Ecobiz.asia — PT PLN (Persero) merampungkan pembangunan infrastruktur ketenagalistrikan untuk data center Microsoft di kawasan Greenland International Industrial Center (GIIC) Deltamas, Cikarang, dan Karawang International Industrial City (KIIC), Jawa Barat.
Melalui Unit Induk Pembangunan Jawa Bagian Tengah (UIP JBT) dan Pusat Manajemen Proyek (Pusmanpro), PLN telah menyelesaikan pembangunan dan pengoperasian Gardu Induk (GI) 150 kilovolt (kV) Data Center Bay Microsoft Line JKT 11 A dan B di kawasan GIIC. Selain itu, pembangunan GI 150 kV KIIC II/Margakarya Line JKT 09 dan JKT 02 untuk menyuplai kebutuhan listrik operasional Microsoft di KIIC juga telah rampung.
Energy Asia Pacific Regional Lead Microsoft, Leo Wirawan, menyatakan keandalan pasokan listrik menjadi faktor utama dalam operasional data center global.
“Kami percaya PLN mampu menghadirkan pasokan listrik yang andal dan berkelanjutan. Kolaborasi ini diharapkan dapat mendorong pertumbuhan ekonomi digital Indonesia,” ujarnya dikutip Sabtu (1/5/2026).

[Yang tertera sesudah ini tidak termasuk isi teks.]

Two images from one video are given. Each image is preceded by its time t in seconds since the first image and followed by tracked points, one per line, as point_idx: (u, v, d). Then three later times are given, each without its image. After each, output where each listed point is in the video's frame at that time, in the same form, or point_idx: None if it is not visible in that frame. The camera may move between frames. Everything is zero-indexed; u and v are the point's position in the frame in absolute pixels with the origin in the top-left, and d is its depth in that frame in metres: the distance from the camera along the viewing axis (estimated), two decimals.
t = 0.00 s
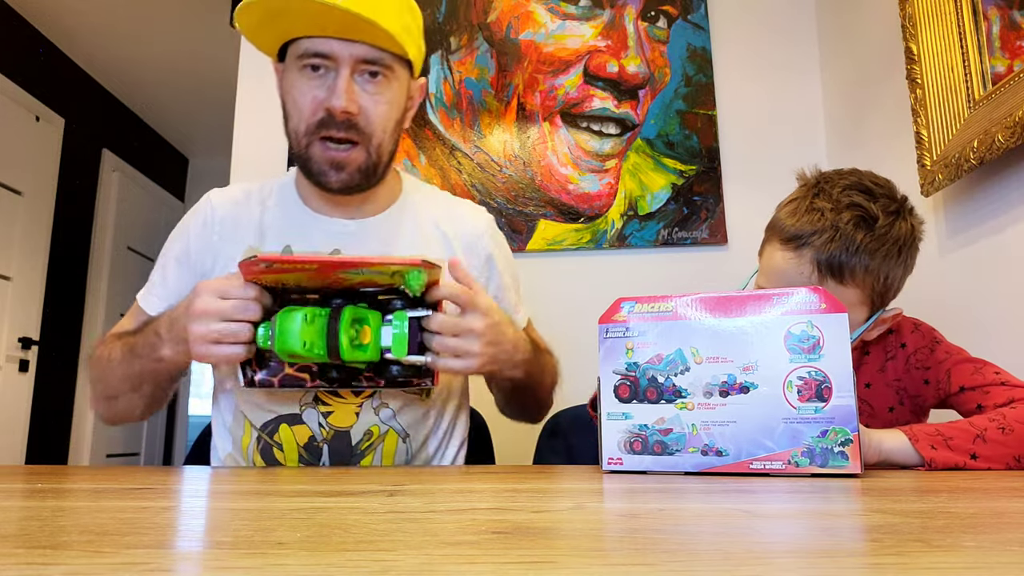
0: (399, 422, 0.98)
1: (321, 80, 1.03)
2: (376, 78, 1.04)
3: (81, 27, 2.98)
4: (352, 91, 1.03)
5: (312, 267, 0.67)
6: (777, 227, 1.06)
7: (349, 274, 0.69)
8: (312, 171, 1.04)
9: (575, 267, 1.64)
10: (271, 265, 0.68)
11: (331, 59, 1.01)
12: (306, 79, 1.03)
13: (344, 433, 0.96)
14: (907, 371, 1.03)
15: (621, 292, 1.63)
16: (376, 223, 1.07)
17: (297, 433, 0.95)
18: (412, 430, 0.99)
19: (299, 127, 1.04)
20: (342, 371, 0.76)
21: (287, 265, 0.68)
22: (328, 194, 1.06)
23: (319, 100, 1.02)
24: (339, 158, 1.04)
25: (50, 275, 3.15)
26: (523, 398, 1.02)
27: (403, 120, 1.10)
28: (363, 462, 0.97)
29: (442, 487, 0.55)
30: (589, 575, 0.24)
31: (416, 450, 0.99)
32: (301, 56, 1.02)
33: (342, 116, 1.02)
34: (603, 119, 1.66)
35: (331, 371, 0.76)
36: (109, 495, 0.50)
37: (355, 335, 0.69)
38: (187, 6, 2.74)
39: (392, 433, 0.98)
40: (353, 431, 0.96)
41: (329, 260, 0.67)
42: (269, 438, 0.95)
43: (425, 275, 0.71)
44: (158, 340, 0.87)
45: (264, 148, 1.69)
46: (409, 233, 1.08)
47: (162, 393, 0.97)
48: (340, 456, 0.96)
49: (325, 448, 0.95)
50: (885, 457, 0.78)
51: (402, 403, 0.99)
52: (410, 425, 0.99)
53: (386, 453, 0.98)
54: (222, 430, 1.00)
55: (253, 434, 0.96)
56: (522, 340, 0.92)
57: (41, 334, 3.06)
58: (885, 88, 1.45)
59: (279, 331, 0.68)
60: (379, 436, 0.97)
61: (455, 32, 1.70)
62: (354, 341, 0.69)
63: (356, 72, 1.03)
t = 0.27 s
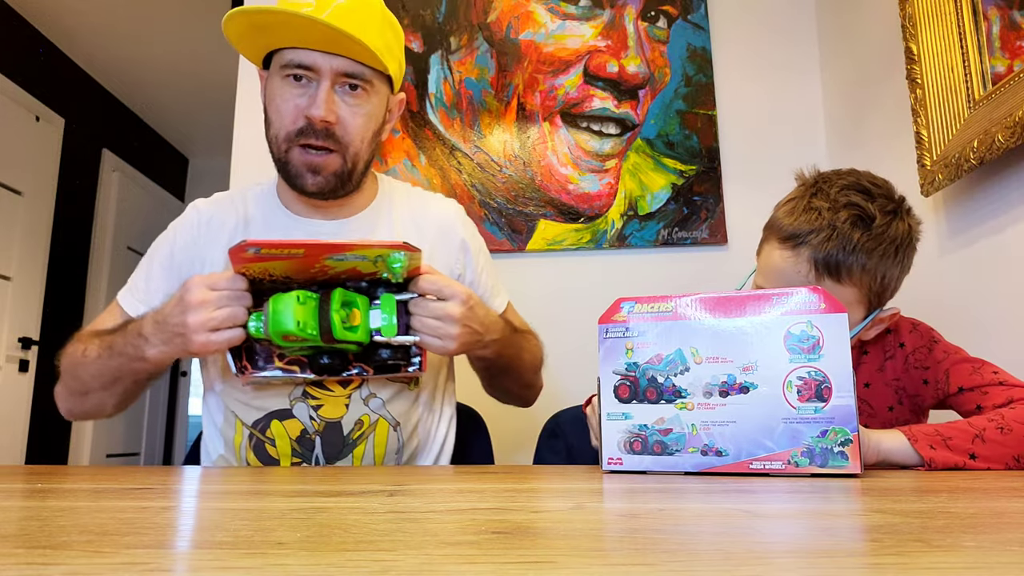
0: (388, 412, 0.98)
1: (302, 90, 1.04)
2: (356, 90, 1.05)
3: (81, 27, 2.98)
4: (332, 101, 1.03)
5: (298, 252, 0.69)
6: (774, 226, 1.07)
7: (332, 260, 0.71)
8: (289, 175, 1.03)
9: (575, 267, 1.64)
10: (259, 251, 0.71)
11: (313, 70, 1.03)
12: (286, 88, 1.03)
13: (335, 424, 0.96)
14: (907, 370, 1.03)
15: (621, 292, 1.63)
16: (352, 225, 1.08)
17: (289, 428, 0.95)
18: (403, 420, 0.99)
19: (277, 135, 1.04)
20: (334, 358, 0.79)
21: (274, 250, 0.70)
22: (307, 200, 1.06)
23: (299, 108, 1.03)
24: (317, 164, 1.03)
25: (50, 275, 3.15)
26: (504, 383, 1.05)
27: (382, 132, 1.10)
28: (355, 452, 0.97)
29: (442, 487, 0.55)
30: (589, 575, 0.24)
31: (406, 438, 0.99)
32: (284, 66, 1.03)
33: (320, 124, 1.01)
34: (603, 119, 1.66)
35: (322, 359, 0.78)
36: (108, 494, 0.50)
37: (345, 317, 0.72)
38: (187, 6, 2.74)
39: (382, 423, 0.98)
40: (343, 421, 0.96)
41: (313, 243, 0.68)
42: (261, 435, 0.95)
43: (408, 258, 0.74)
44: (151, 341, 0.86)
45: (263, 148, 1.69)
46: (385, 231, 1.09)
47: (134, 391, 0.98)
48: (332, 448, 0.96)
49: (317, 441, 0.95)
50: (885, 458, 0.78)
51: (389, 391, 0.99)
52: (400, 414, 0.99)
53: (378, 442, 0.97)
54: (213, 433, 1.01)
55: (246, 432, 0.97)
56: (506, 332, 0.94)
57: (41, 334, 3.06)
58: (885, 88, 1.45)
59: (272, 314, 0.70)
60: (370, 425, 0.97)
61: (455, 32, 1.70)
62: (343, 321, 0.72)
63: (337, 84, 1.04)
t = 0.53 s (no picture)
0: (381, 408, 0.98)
1: (299, 89, 1.04)
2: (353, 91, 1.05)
3: (82, 27, 2.98)
4: (328, 102, 1.03)
5: (287, 256, 0.70)
6: (775, 225, 1.07)
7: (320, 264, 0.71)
8: (286, 173, 1.04)
9: (575, 267, 1.64)
10: (248, 256, 0.71)
11: (310, 71, 1.03)
12: (283, 87, 1.04)
13: (326, 421, 0.95)
14: (908, 371, 1.03)
15: (621, 292, 1.63)
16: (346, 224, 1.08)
17: (280, 424, 0.95)
18: (394, 417, 0.99)
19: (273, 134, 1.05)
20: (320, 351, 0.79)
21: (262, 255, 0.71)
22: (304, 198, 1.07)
23: (295, 108, 1.03)
24: (313, 164, 1.03)
25: (50, 275, 3.15)
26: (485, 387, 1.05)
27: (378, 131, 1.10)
28: (348, 448, 0.97)
29: (442, 487, 0.55)
30: (590, 575, 0.24)
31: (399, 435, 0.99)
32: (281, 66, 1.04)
33: (316, 125, 1.02)
34: (603, 119, 1.66)
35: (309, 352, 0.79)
36: (108, 494, 0.50)
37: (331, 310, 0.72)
38: (186, 6, 2.75)
39: (374, 420, 0.97)
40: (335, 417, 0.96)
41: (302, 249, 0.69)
42: (253, 432, 0.96)
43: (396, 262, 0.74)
44: (159, 345, 0.87)
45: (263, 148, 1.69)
46: (377, 230, 1.09)
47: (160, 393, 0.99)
48: (324, 444, 0.96)
49: (308, 437, 0.95)
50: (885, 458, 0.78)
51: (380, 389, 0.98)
52: (392, 411, 0.99)
53: (370, 439, 0.97)
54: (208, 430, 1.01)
55: (238, 429, 0.97)
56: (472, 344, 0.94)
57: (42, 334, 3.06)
58: (885, 88, 1.45)
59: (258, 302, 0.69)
60: (361, 422, 0.97)
61: (455, 32, 1.70)
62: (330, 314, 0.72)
63: (333, 84, 1.04)
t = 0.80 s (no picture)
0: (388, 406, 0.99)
1: (307, 83, 1.04)
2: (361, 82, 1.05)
3: (82, 27, 2.98)
4: (337, 94, 1.04)
5: (351, 232, 0.69)
6: (779, 228, 1.07)
7: (375, 248, 0.71)
8: (299, 168, 1.05)
9: (575, 267, 1.64)
10: (310, 227, 0.69)
11: (317, 65, 1.04)
12: (291, 82, 1.04)
13: (334, 416, 0.96)
14: (910, 373, 1.03)
15: (621, 292, 1.63)
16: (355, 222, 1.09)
17: (287, 418, 0.96)
18: (402, 415, 0.99)
19: (284, 127, 1.05)
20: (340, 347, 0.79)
21: (327, 227, 0.69)
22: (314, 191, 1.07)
23: (303, 102, 1.04)
24: (325, 156, 1.04)
25: (50, 275, 3.15)
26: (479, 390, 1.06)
27: (388, 122, 1.11)
28: (354, 445, 0.96)
29: (442, 487, 0.55)
30: (590, 575, 0.24)
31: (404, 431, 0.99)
32: (289, 62, 1.04)
33: (326, 116, 1.03)
34: (603, 119, 1.66)
35: (328, 348, 0.78)
36: (109, 494, 0.50)
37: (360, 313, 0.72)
38: (187, 6, 2.75)
39: (382, 417, 0.98)
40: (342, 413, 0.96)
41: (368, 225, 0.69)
42: (257, 425, 0.96)
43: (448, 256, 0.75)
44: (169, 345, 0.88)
45: (263, 148, 1.69)
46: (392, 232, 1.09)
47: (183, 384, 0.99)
48: (330, 440, 0.95)
49: (314, 432, 0.95)
50: (885, 459, 0.78)
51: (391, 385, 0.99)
52: (400, 408, 0.99)
53: (376, 436, 0.97)
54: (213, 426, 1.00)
55: (243, 422, 0.97)
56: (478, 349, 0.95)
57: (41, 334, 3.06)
58: (885, 88, 1.45)
59: (290, 300, 0.71)
60: (369, 418, 0.97)
61: (455, 32, 1.70)
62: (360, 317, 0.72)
63: (341, 76, 1.05)
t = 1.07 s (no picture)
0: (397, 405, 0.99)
1: (338, 77, 1.07)
2: (391, 78, 1.08)
3: (82, 27, 2.98)
4: (368, 88, 1.07)
5: (360, 227, 0.70)
6: (779, 227, 1.07)
7: (383, 246, 0.72)
8: (327, 160, 1.08)
9: (575, 267, 1.64)
10: (318, 220, 0.71)
11: (349, 59, 1.06)
12: (323, 75, 1.07)
13: (342, 410, 0.96)
14: (913, 374, 1.03)
15: (621, 292, 1.63)
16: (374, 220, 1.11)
17: (295, 410, 0.96)
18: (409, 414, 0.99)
19: (316, 121, 1.08)
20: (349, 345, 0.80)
21: (335, 222, 0.71)
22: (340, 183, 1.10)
23: (335, 95, 1.06)
24: (353, 149, 1.08)
25: (50, 275, 3.15)
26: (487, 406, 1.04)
27: (413, 122, 1.14)
28: (360, 442, 0.96)
29: (443, 487, 0.55)
30: (589, 575, 0.24)
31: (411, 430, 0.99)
32: (321, 56, 1.07)
33: (356, 109, 1.07)
34: (603, 119, 1.66)
35: (339, 345, 0.80)
36: (109, 494, 0.50)
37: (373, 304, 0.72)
38: (187, 6, 2.75)
39: (390, 415, 0.98)
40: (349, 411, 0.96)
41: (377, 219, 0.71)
42: (266, 417, 0.96)
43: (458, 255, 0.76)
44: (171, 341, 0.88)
45: (263, 148, 1.69)
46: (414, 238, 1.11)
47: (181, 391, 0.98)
48: (337, 436, 0.96)
49: (323, 426, 0.95)
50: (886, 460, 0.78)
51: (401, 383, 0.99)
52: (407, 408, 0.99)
53: (383, 434, 0.97)
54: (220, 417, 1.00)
55: (251, 415, 0.97)
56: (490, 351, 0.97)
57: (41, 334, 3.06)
58: (885, 88, 1.45)
59: (303, 287, 0.71)
60: (377, 416, 0.97)
61: (455, 32, 1.70)
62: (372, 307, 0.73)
63: (372, 72, 1.07)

Direktur Manajemen Proyek dan Energi Baru Terbarukan PLN, Suroso Isnandar, mengatakan penyelesaian proyek ini merupakan langkah strategis dalam memperkuat ekosistem digital nasional.
“PLN memandang pengembangan data center sebagai pilar penting transformasi ekonomi. Karena itu, kami menyiapkan infrastruktur listrik yang andal dan adaptif terhadap kebutuhan industri digital,” ujarnya.
Penyelesaian proyek konsumen tegangan tinggi ini menjadi bagian dari dukungan PLN terhadap pengembangan industri data center sekaligus memperkuat posisi Indonesia sebagai pusat pertumbuhan ekonomi digital di Asia Tenggara.
PLN menilai kepercayaan dari Microsoft sebagai indikator meningkatnya daya saing Indonesia dalam menarik investasi global, sekaligus memperkuat peran sektor digital sebagai penggerak pertumbuhan ekonomi nasional.
Sementara itu, General Manager UIP JBT PLN, Kishartanto Purnomo Putro, menegaskan bahwa keandalan pasokan listrik menjadi fondasi utama operasional pusat data berstandar global.
“PLN siap menghadirkan pasokan listrik yang stabil, aman, dan berkelanjutan untuk mendukung aktivitas digital tanpa henti,” katanya.